Souvent, à écouter le discours ambiant, on aurait le sentiment qu’en dépit de ses divisions indéniables, notre époque communie néanmoins dans une adhésion unanime à la doctrine des droits de l’homme. Il faut faire bien attention : une référence commune ne fait pas nécessairement une vraie pensée commune. Certes, lorsque la déclaration universelle des droits de l’homme de 1948 a été élaborée, un Jacques Maritain a pu collaborer à sa rédaction aux côtés d’un René Cassin. C’est donc que l’on pensait établir une sorte de consensus sur des principes essentiels en rassemblant des personnes très différentes par leurs appartenances et leurs opinions. Mais il ne s’agissait pas d’établir une philosophie commune. Il s’agissait de s’entendre sur des droits identifiés pour tous les membres de la communauté humaine.

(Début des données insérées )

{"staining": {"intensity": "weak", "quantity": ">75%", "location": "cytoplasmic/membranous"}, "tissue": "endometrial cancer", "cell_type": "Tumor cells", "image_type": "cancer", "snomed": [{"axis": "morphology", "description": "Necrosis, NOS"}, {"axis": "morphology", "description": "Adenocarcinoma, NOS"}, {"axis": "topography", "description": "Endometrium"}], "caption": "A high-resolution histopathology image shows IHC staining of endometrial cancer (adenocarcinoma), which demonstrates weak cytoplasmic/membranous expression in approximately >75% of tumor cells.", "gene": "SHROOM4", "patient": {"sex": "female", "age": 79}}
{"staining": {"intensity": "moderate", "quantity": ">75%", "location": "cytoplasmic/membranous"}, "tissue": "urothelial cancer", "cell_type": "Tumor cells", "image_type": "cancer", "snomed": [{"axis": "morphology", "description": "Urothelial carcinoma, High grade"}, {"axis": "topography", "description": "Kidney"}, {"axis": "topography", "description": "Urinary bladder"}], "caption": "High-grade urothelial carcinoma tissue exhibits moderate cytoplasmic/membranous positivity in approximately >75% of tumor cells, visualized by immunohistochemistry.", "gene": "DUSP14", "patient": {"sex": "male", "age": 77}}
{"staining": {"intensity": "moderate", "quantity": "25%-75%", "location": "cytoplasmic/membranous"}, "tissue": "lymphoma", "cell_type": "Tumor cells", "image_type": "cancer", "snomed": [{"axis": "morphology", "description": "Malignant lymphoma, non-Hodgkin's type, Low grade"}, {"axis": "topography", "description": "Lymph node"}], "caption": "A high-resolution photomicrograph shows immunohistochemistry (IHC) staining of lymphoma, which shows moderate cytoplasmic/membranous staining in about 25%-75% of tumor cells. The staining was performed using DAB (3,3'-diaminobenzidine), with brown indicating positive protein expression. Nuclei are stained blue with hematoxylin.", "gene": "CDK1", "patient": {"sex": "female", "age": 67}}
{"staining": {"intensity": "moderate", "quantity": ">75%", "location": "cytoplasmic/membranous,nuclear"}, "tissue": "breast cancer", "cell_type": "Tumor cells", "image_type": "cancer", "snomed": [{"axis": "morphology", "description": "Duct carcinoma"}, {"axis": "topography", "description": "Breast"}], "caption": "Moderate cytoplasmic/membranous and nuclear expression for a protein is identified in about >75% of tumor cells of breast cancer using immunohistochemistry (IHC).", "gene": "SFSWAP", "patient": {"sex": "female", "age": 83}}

De fait, si l’on s’intéresse à la naissance de la pensée moderne, depuis le seizième siècle jusqu’à nous, on constate plus que des contradictions, des oppositions radicales d’un courant de pensée à l’autre. En lisant ces jours-ci le magnifique essai que Pierre Manent vient de consacrer à Montaigne1, je prenais conscience plus encore de la singularité de l’écrivain gascon, qui entendait penser notre humanité commune en se démarquant aussi bien des philosophes que des théologiens. Et bien Montaigne est un des fondateurs de notre modernité. Son anthropologie très particulière ne saurait être à l’origine d’aucun consensus.
Et pourtant, il faut s’entendre sur un minimum de choses si l’on veut vivre ensemble, à l’échelle de la cité ou à l’échelle universelle. Cette entente ne fait pas l’économie d’une lutte souterraine parfois féroce. Il suffit de constater comment les commissions de l’ONU traitent le Vatican et le mettent en procès. Certains « tradis » ont reproché à Jean-Paul II son insistance à défendre les droits de l’homme. Ils n’ont pas vu comment ce pape avait voulu donner à ces droits une assise qui en garantissait la rectitude profonde. Oui, les droits de l’homme, c’est un combat commencé depuis longtemps et qui ne cessera jamais !
Chronique lue sur Radio Notre-Dame le 6 mai 2014.